Drop in Jan. new home sales biggest in 9 years

Bloomberg News Service

WASHINGTON — U.S. new home sales fell in January by the most in nine years, reflecting a record decrease in the Midwest and declines in the West and South.

Single-family homes sales dropped to a 914,000-unit annual rate, the slowest in a year and down 15.1 percent from December's record 1.077 million-unit pace, the Commerce Department said. Economists had expected sales to drop to a 1.05 million rate according to the median of 55 forecasts in a Bloomberg survey.

The biggest decline in home sales since January 1994 and consumer confidence at a nine-year low suggests housing won't add as much to economic growth this year as last, economists said.

"There's a chance that this rapidly deteriorating consumer confidence is causing some kind of pause," said David Seiders, an economist at the National Association of Home Builders. "It may be a bit of a weather story. It's hard to know how much. It's certainly a cautionary signal."

Other economists aren't convinced housing is weakening. On Tuesday, the National Association of Realtors reported that sales of previously owned homes rose to a record annual pace of 6.09 million. That was up 3 percent from December's 5.91 million rate. Previously owned home sales are 85 percent of the market.

"We are skeptical of the drop" in new home sales, said Christopher Low, chief economist at FTN Financial in New York. "Given the huge rise in existing home sales and the problematic history with new home sales data in January, there's no way to judge the meaning of today's decline."

In January last year, home sales fell 11.1 percent and then rebounded 7.7 percent in February and finished the year at a record. Sales have fallen in four of the last five Januarys.

By region, sales fell 42.2 percent in the Midwest to 163,000 units at an annual pace, the slowest since June. They declined 12.9 percent in the South to a 406,000-unit rate, the weakest since January 2002, and 1.4 percent in the West to an annual pace of 279,000 units. They rose 43.5 percent in the Northeast to 66,000 units at an annual rate.

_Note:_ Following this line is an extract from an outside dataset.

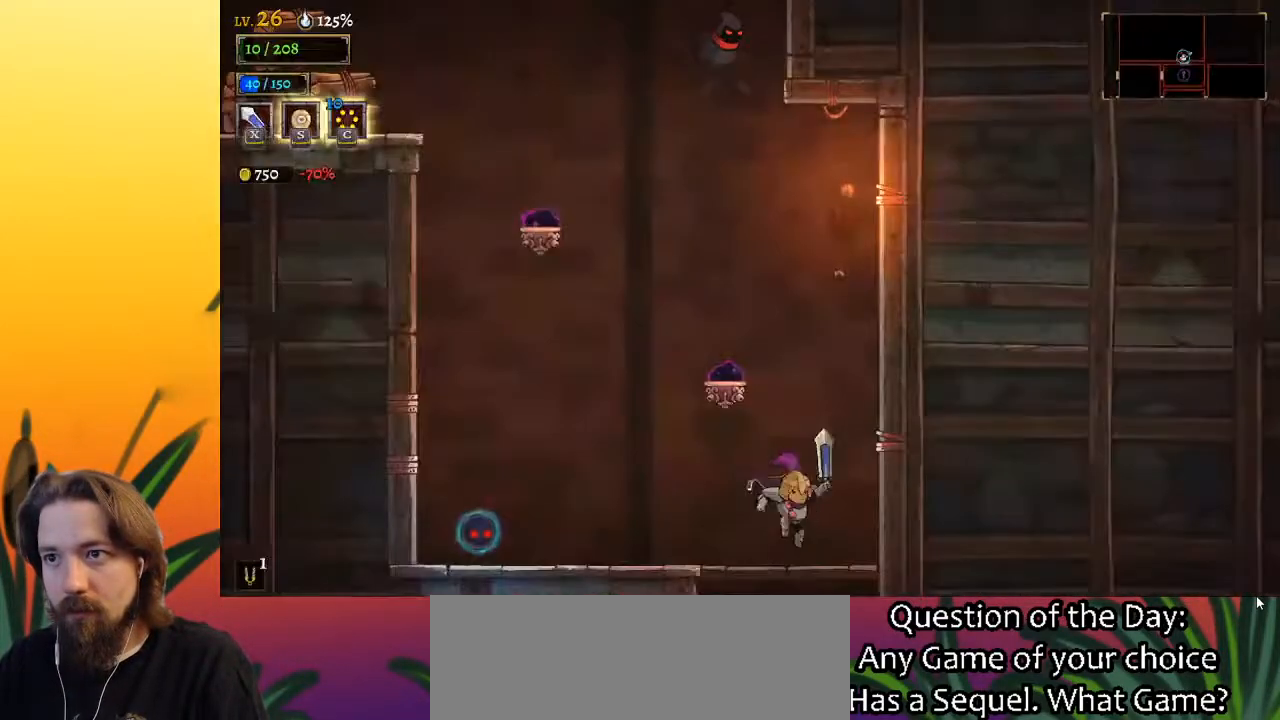
{"keys": ["left", "z"], "events": [[17, "left", "down"], [350, "z", "down"]]}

"... There's got to be some anomaly going on," said Joel Rassman, chief financial officer at Toll Brothers Inc., the largest U.S. builder of luxury homes. "In Michigan, which is our biggest Midwest region, we are over 50 percent higher than we were (a year earlier). We don't see the slowdown in orders that were indicated in the Midwest data."

New homes account for 15 percent of all houses on the market and are among the most current indicators of demand because sales are based on contracts, when buying decisions are made.

In another sign home construction may slow, the inventory of homes available for sale rose to 4.5 months' worth in January, the most since June 2000, from 3.8 months in December. The National Association of Home Builders, which represents builders, home remodeling companies and other groups, is projecting sales of about 960,000 in 2003. That would still be the second-best year ever after last year's record of 976,000. The median price of a new home fell 5.2 percent in January to $182,300 from $192,300 the previous month.

"I'm not going to say there's no possibility of house prices declining — there is," Federal Reserve Chairman Alan Greenspan said in Senate testimony yesterday. "They declined 20 to 25 years ago for quite a while. But the notion of a bubble bursting and a whole price level coming down seems to me, as far as a nationwide phenomenon, really quite unlikely."

Sales of new and existing homes have been fueled by low borrowing costs. The average rate on a 30-year mortgage last week was 5.84 percent, which Freddie Mac, the No. 2 buyer of U.S. mortgages, said was the lowest in four decades. The rate averaged 5.92 percent in January, down from 6.05 percent in December.